• [ASSIGNED TASK]: Reproduce the listing verbatim through the line with "4. [Add other".
- Opening Delimiter -
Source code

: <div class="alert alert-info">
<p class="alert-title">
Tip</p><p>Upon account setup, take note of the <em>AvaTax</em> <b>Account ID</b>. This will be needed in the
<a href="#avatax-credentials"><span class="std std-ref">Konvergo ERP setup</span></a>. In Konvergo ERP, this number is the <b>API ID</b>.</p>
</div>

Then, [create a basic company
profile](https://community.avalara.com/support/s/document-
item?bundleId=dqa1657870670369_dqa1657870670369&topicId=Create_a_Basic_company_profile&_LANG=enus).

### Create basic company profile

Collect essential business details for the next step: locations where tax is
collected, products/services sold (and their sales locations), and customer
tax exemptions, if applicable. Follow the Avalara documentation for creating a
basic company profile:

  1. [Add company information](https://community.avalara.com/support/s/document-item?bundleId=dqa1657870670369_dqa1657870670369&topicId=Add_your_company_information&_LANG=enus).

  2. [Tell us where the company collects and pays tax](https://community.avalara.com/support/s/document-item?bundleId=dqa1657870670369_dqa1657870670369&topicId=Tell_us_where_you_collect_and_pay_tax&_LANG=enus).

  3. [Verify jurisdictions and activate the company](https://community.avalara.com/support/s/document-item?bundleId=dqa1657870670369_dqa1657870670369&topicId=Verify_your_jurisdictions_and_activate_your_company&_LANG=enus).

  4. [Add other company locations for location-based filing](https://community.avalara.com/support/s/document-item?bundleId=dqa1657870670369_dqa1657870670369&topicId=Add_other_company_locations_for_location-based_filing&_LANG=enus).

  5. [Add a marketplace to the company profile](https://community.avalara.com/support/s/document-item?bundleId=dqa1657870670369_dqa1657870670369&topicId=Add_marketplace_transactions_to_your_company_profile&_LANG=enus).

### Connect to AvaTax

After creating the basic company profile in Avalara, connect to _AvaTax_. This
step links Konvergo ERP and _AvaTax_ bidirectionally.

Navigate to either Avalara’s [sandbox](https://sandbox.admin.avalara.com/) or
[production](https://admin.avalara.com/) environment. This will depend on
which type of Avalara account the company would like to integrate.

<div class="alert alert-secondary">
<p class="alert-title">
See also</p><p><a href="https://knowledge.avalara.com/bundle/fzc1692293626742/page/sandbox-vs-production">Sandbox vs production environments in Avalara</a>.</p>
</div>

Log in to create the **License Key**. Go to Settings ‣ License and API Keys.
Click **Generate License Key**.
- Closing Delimiter -
• [ANSWER FOR THIS EXERCISE]:
Source code

: <div class="alert alert-info">
<p class="alert-title">
Tip</p><p>Upon account setup, take note of the <em>AvaTax</em> <b>Account ID</b>. This will be needed in the
<a href="#avatax-credentials"><span class="std std-ref">Konvergo ERP setup</span></a>. In Konvergo ERP, this number is the <b>API ID</b>.</p>
</div>

Then, [create a basic company
profile](https://community.avalara.com/support/s/document-
item?bundleId=dqa1657870670369_dqa1657870670369&topicId=Create_a_Basic_company_profile&_LANG=enus).

### Create basic company profile

Collect essential business details for the next step: locations where tax is
collected, products/services sold (and their sales locations), and customer
tax exemptions, if applicable. Follow the Avalara documentation for creating a
basic company profile:

  1. [Add company information](https://community.avalara.com/support/s/document-item?bundleId=dqa1657870670369_dqa1657870670369&topicId=Add_your_company_information&_LANG=enus).

  2. [Tell us where the company collects and pays tax](https://community.avalara.com/support/s/document-item?bundleId=dqa1657870670369_dqa1657870670369&topicId=Tell_us_where_you_collect_and_pay_tax&_LANG=enus).

  3. [Verify jurisdictions and activate the company](https://community.avalara.com/support/s/document-item?bundleId=dqa1657870670369_dqa1657870670369&topicId=Verify_your_jurisdictions_and_activate_your_company&_LANG=enus).

  4. [Add other company locations for location-based filing](https://community.avalara.com/support/s/document-item?bundleId=dqa1657870670369_dqa1657870670369&topicId=Add_other_company_locations_for_location-based_filing&_LANG=enus).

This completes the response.